# 3. Spectrogram (Time–Frequency Representation)

Speech changes over time.
A single FFT cannot capture this behavior.

Spectrograms solve this by applying FFT
to short overlapping windows of audio.


## Short-Time Fourier Transform (STFT)

- Audio is split into small frames
- FFT is applied to each frame
- Produces a 2D representation:
  time × frequency


In [1]:
# --- Notebook setup (shared across all notebooks) ---
import sys
import os

PROJECT_ROOT = os.path.abspath("..")
if PROJECT_ROOT not in sys.path:
    sys.path.insert(0, PROJECT_ROOT)

import matplotlib
matplotlib.use("Agg")  # headless-safe for script execution

import matplotlib.pyplot as plt

from src.load_audio import load_audio
from src.graph_utils import save_graph


In [2]:
import librosa.display
from src.spectrogram import compute_spectrogram

signal, sr = load_audio("sample.ogg")

spec_db = compute_spectrogram(signal, sr)

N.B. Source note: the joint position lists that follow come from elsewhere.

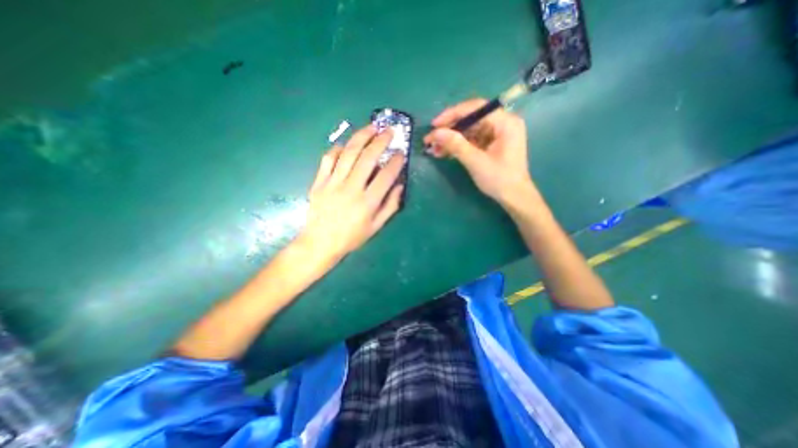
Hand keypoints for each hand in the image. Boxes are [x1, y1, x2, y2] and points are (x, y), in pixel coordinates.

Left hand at [297, 124, 406, 263]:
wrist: (320, 243)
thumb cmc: (352, 237)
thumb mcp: (376, 226)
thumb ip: (390, 206)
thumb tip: (399, 185)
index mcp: (368, 202)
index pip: (386, 175)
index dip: (396, 161)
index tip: (401, 153)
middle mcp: (351, 189)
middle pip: (367, 158)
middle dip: (380, 140)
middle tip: (389, 131)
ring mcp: (333, 183)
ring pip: (348, 153)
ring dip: (361, 136)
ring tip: (371, 127)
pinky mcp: (319, 182)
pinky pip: (328, 159)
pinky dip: (338, 148)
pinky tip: (346, 145)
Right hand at [424, 98, 535, 205]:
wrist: (514, 197)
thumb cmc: (499, 179)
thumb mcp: (476, 162)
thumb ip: (456, 145)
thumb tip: (435, 133)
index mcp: (505, 122)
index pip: (475, 108)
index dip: (452, 114)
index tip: (434, 125)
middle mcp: (502, 123)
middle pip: (471, 119)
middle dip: (449, 129)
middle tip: (431, 139)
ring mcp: (497, 134)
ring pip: (469, 130)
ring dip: (451, 139)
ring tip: (434, 149)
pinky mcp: (491, 144)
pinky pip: (471, 139)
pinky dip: (458, 145)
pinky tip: (444, 152)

plt.figure(figsize=(12, 5))
librosa.display.specshow(
    spec_db,
    sr=sr,
    x_axis="time",
    y_axis="hz"
)
plt.colorbar(label="dB")
plt.title("Spectrogram")
plt.tight_layout()

save_graph("03_spectrogram.png")
plt.close()


## Why Spectrograms Are Important

- Preserve time information
- Reveal phoneme transitions
- Serve as input to CNN-based speech models